> **Excerpt**:
I see that James has hinted that indeed we would need new markup to
indicate a "resource set".


>
> > And even if this is possible, how reasonable is it to pay this roundtrip
> on receiving the 405? We've fought really hard to eliminate roundtrips.
>
> Maybe I'm missing something, but I thought the goal is to reduce 10...N
> requests to 1 in the best case. That 10 requests are 11 in the legacy case
> seems to be fine to me, plus a browser could remember on which sites it has
> seen a 405 and avoid the hit in the future.
>

The goal is to, amongst others, "Substantially and measurably improve
end-user perceived latency in most cases, over HTTP/1.1 using TCP." (as
taken from the httpbis charter for HTTP/2.0 work). Coming up with a more
concise request representation (by compressing or otherwise sharing
redundant information across requests) is merely a means to achieve
improved end-user perceived latency. If you introduce roundtrips, then we
have optimized for a means at the expense of the ultimate goal.

Also, your comment on simply remembering origin servers only works if there
is no interference from intermediaries. Since many implementors here are
exploring HTTP/2.0 over port 80 in the clear, it seems unreasonable early
on to rely on intermediaries all understanding HTTP/2.0, at least early on.


>
> hh
>
>
Received on Monday, 18 February 2013 03:00:50 UTC

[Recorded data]

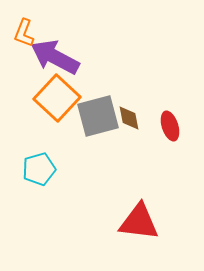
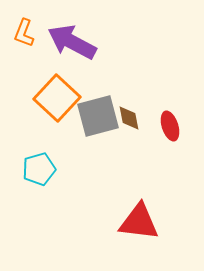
purple arrow: moved 17 px right, 15 px up
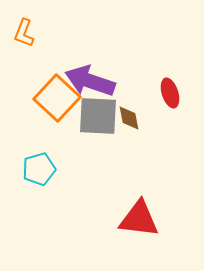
purple arrow: moved 18 px right, 39 px down; rotated 9 degrees counterclockwise
gray square: rotated 18 degrees clockwise
red ellipse: moved 33 px up
red triangle: moved 3 px up
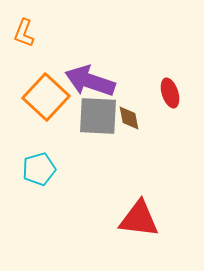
orange square: moved 11 px left, 1 px up
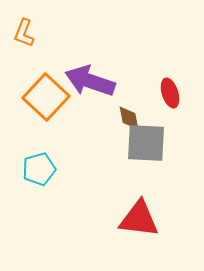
gray square: moved 48 px right, 27 px down
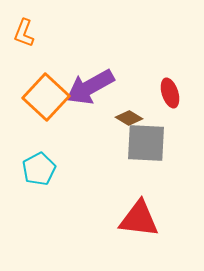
purple arrow: moved 6 px down; rotated 48 degrees counterclockwise
brown diamond: rotated 48 degrees counterclockwise
cyan pentagon: rotated 12 degrees counterclockwise
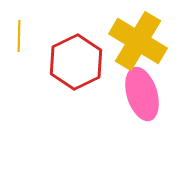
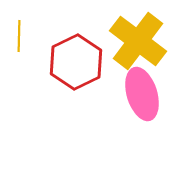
yellow cross: rotated 6 degrees clockwise
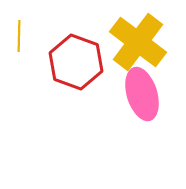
yellow cross: moved 1 px down
red hexagon: rotated 14 degrees counterclockwise
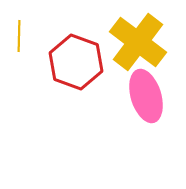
pink ellipse: moved 4 px right, 2 px down
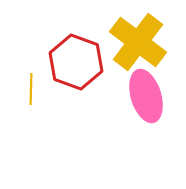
yellow line: moved 12 px right, 53 px down
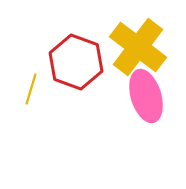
yellow cross: moved 5 px down
yellow line: rotated 16 degrees clockwise
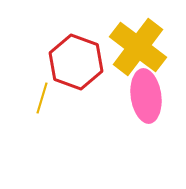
yellow line: moved 11 px right, 9 px down
pink ellipse: rotated 9 degrees clockwise
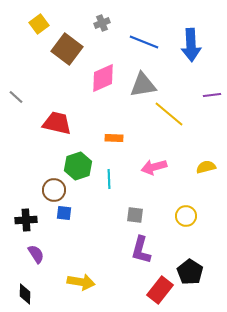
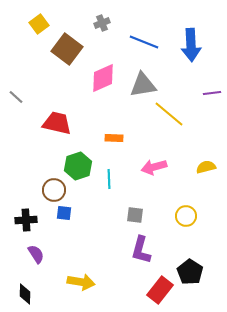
purple line: moved 2 px up
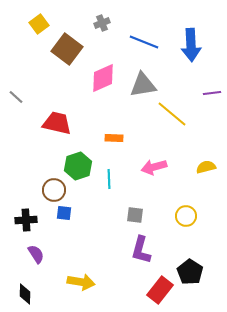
yellow line: moved 3 px right
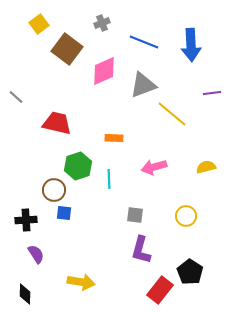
pink diamond: moved 1 px right, 7 px up
gray triangle: rotated 12 degrees counterclockwise
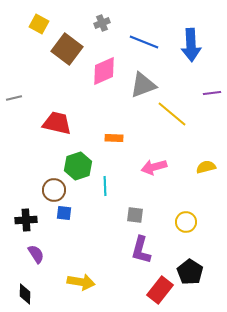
yellow square: rotated 24 degrees counterclockwise
gray line: moved 2 px left, 1 px down; rotated 56 degrees counterclockwise
cyan line: moved 4 px left, 7 px down
yellow circle: moved 6 px down
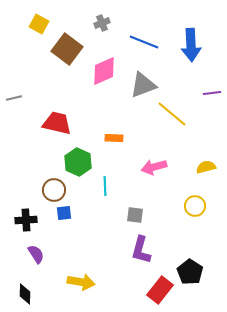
green hexagon: moved 4 px up; rotated 16 degrees counterclockwise
blue square: rotated 14 degrees counterclockwise
yellow circle: moved 9 px right, 16 px up
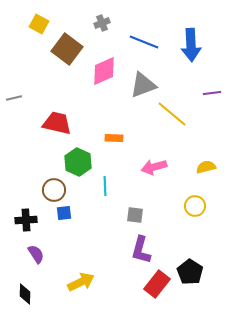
yellow arrow: rotated 36 degrees counterclockwise
red rectangle: moved 3 px left, 6 px up
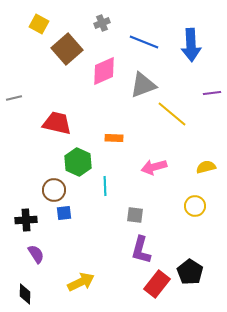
brown square: rotated 12 degrees clockwise
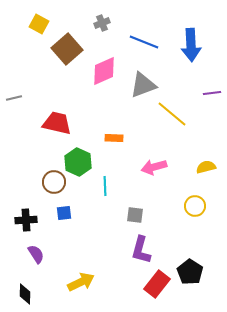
brown circle: moved 8 px up
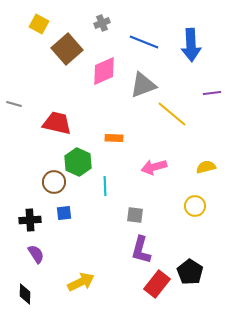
gray line: moved 6 px down; rotated 28 degrees clockwise
black cross: moved 4 px right
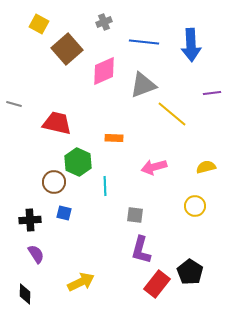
gray cross: moved 2 px right, 1 px up
blue line: rotated 16 degrees counterclockwise
blue square: rotated 21 degrees clockwise
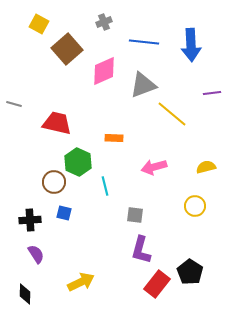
cyan line: rotated 12 degrees counterclockwise
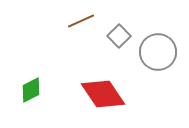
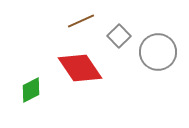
red diamond: moved 23 px left, 26 px up
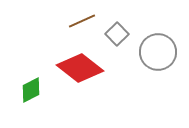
brown line: moved 1 px right
gray square: moved 2 px left, 2 px up
red diamond: rotated 18 degrees counterclockwise
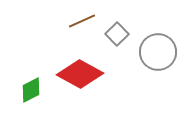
red diamond: moved 6 px down; rotated 9 degrees counterclockwise
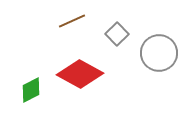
brown line: moved 10 px left
gray circle: moved 1 px right, 1 px down
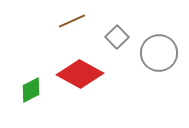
gray square: moved 3 px down
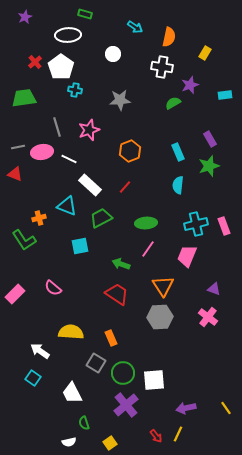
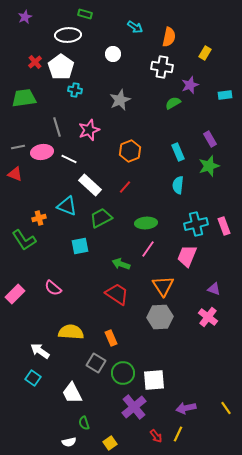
gray star at (120, 100): rotated 20 degrees counterclockwise
purple cross at (126, 405): moved 8 px right, 2 px down
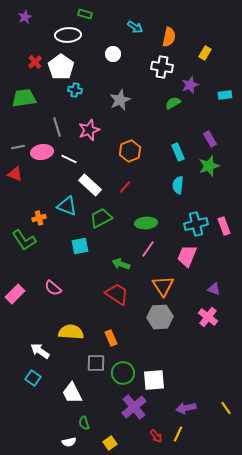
gray square at (96, 363): rotated 30 degrees counterclockwise
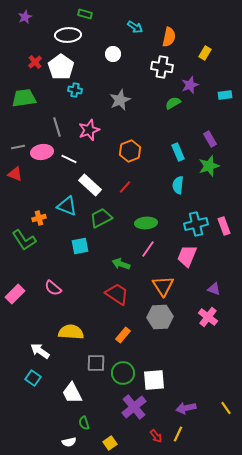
orange rectangle at (111, 338): moved 12 px right, 3 px up; rotated 63 degrees clockwise
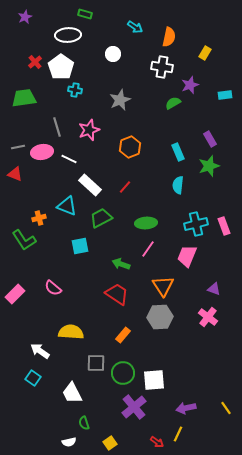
orange hexagon at (130, 151): moved 4 px up
red arrow at (156, 436): moved 1 px right, 6 px down; rotated 16 degrees counterclockwise
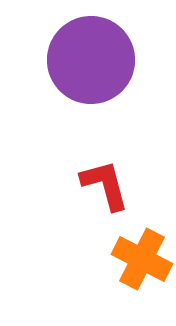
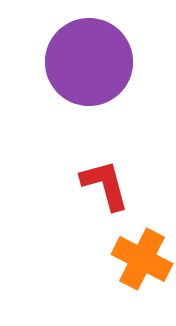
purple circle: moved 2 px left, 2 px down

> **Problems**:
(1) Could you quote the excerpt word for word, beginning at the words "I see that James" and stopping after "to eliminate roundtrips."?
(2) According to the excerpt, why would adding roundtrips work against the goal of the HTTP/2.0 effort? Answer in one to three sentences.

> **Solutions for each task**:
(1)
I see that James has hinted that indeed we would need new markup to
indicate a "resource set".


>
> > And even if this is possible, how reasonable is it to pay this roundtrip
> on receiving the 405? We've fought really hard to eliminate roundtrips.

(2) The goal, taken from the httpbis charter, is to substantially and measurably improve end-user perceived latency over HTTP/1.1 using TCP. A more concise request representation is merely a means to that end. Introducing roundtrips would optimize for the means at the expense of the ultimate goal.